Martin Hosken, July 2017
This paper examines the speed performance of OpenType and Graphite. For the most part we examine fonts that have similar processing features and have been implemented in both OpenType and Graphite. After a general discussion covering a number of fonts, the paper goes on to examine the implementation of two Arabic Nastaliq fonts.
For the most part, users do not perceive fonts as being too slow. But even a few milliseconds added to a page render time can affect user satisfaction. Many applications speed up rendering by caching the results of text shaping at the word level.
This graph shows the relative speed of various fonts and text in various scripts. In each case the font used is one that has both Graphite and OpenType tables aiming to have identical behaviour. The only exception is for Urdu where Noto Nastaliq Urdu is used for OpenType-based tests and Awami for the Graphite test.
The y-axis shows the time taken to shape the data and is expressed in cycles per character. The shorter the bar, the better. The cycles count comes from measuring the number of emulated cpu cycles, as measured by valgrind (callgrind) for the particular code used in shaping the text and dividing it by the number of characters to normalise for text length. Usp10 results are missing for TaiHeritagePro and Padauk due to failure in the test setup to load the font. Notice that the graph has been truncated slightly to enhance resolution; one result - usp10, ur (Noto) - has been cut off, for which the timing is is 83905 cycles/character.

-=-=-=-=-

[Exercise instructions] Reproduce the entire passage above on the shaping speed of OpenType and Graphite fonts, word for word and without changes.

[Available data]
-=-=-=-=-

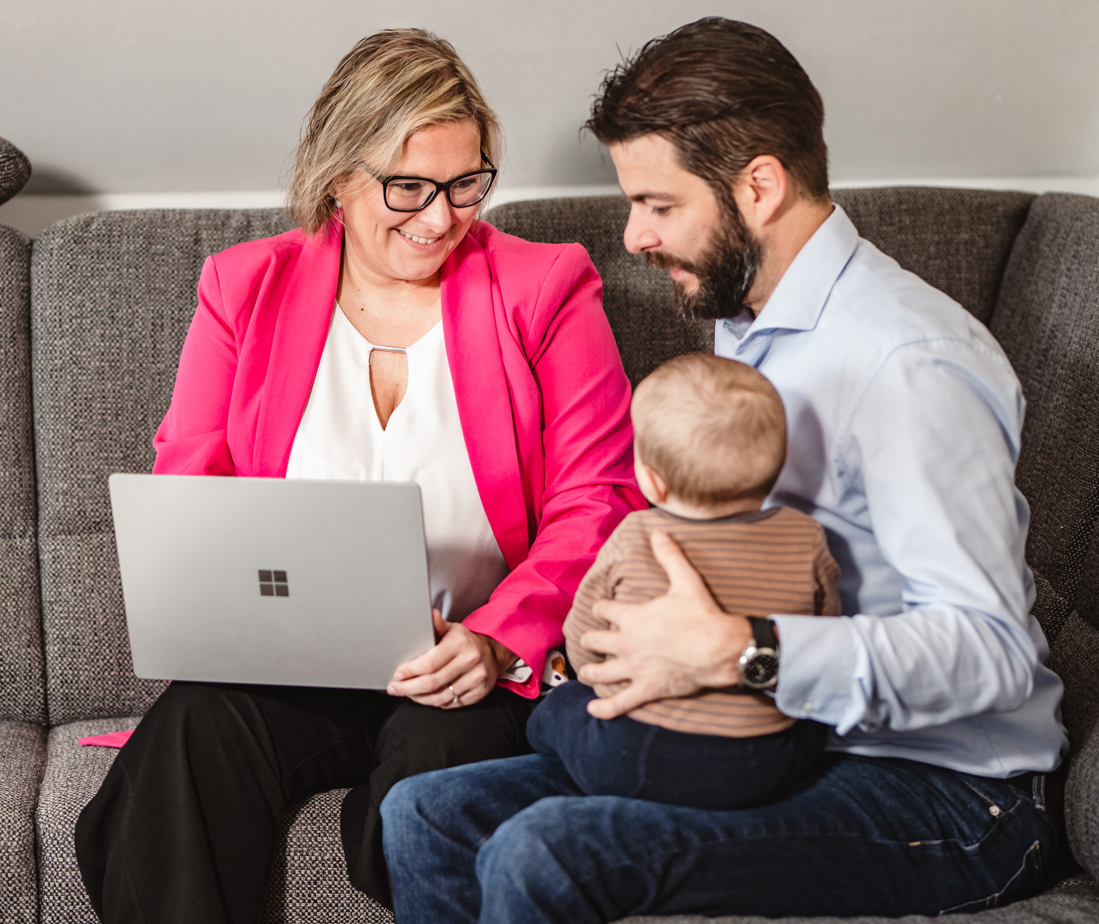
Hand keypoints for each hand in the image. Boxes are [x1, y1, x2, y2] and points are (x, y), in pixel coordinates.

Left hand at [386, 609, 514, 708]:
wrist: (493, 654)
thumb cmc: (465, 642)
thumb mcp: (452, 629)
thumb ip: (437, 625)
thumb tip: (429, 614)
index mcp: (460, 643)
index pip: (429, 663)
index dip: (410, 671)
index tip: (397, 674)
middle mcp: (470, 661)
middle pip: (432, 683)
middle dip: (408, 688)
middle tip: (395, 688)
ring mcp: (476, 679)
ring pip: (440, 697)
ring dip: (419, 698)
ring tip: (408, 694)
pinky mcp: (479, 693)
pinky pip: (450, 704)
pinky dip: (435, 703)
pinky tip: (425, 697)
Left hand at [579, 530, 750, 718]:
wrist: (720, 649)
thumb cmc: (702, 615)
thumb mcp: (686, 580)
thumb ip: (669, 555)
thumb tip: (659, 532)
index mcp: (631, 617)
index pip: (603, 610)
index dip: (600, 608)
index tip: (600, 609)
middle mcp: (626, 643)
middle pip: (595, 640)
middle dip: (590, 639)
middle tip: (589, 640)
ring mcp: (634, 668)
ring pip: (599, 673)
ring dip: (589, 672)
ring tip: (585, 672)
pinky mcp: (646, 689)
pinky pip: (619, 703)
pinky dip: (604, 709)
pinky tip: (593, 711)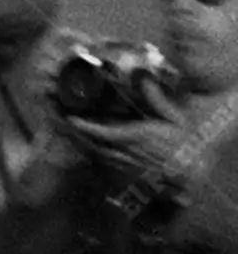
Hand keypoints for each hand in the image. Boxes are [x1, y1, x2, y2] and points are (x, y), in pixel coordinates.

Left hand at [68, 82, 203, 191]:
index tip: (70, 119)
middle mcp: (125, 150)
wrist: (190, 173)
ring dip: (82, 144)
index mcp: (135, 135)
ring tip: (69, 132)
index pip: (101, 132)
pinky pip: (105, 162)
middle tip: (62, 122)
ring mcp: (125, 163)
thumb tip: (145, 80)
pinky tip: (89, 148)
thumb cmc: (185, 144)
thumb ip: (159, 100)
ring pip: (96, 154)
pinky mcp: (128, 172)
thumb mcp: (176, 119)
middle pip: (92, 143)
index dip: (83, 126)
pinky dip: (94, 154)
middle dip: (75, 134)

-=-=-=-=-

[Result of the task]
Martin Hosken, July 2017
This paper examines the speed performance of OpenType and Graphite. For the most part we examine fonts that have similar processing features and have been implemented in both OpenType and Graphite. After a general discussion covering a number of fonts, the paper goes on to examine the implementation of two Arabic Nastaliq fonts.
For the most part, users do not perceive fonts as being too slow. But even a few milliseconds added to a page render time can affect user satisfaction. Many applications speed up rendering by caching the results of text shaping at the word level.
This graph shows the relative speed of various fonts and text in various scripts. In each case the font used is one that has both Graphite and OpenType tables aiming to have identical behaviour. The only exception is for Urdu where Noto Nastaliq Urdu is used for OpenType-based tests and Awami for the Graphite test.
The y-axis shows the time taken to shape the data and is expressed in cycles per character. The shorter the bar, the better. The cycles count comes from measuring the number of emulated cpu cycles, as measured by valgrind (callgrind) for the particular code used in shaping the text and dividing it by the number of characters to normalise for text length. Usp10 results are missing for TaiHeritagePro and Padauk due to failure in the test setup to load the font. Notice that the graph has been truncated slightly to enhance resolution; one result - usp10, ur (Noto) - has been cut off, for which the timing is is 83905 cycles/character.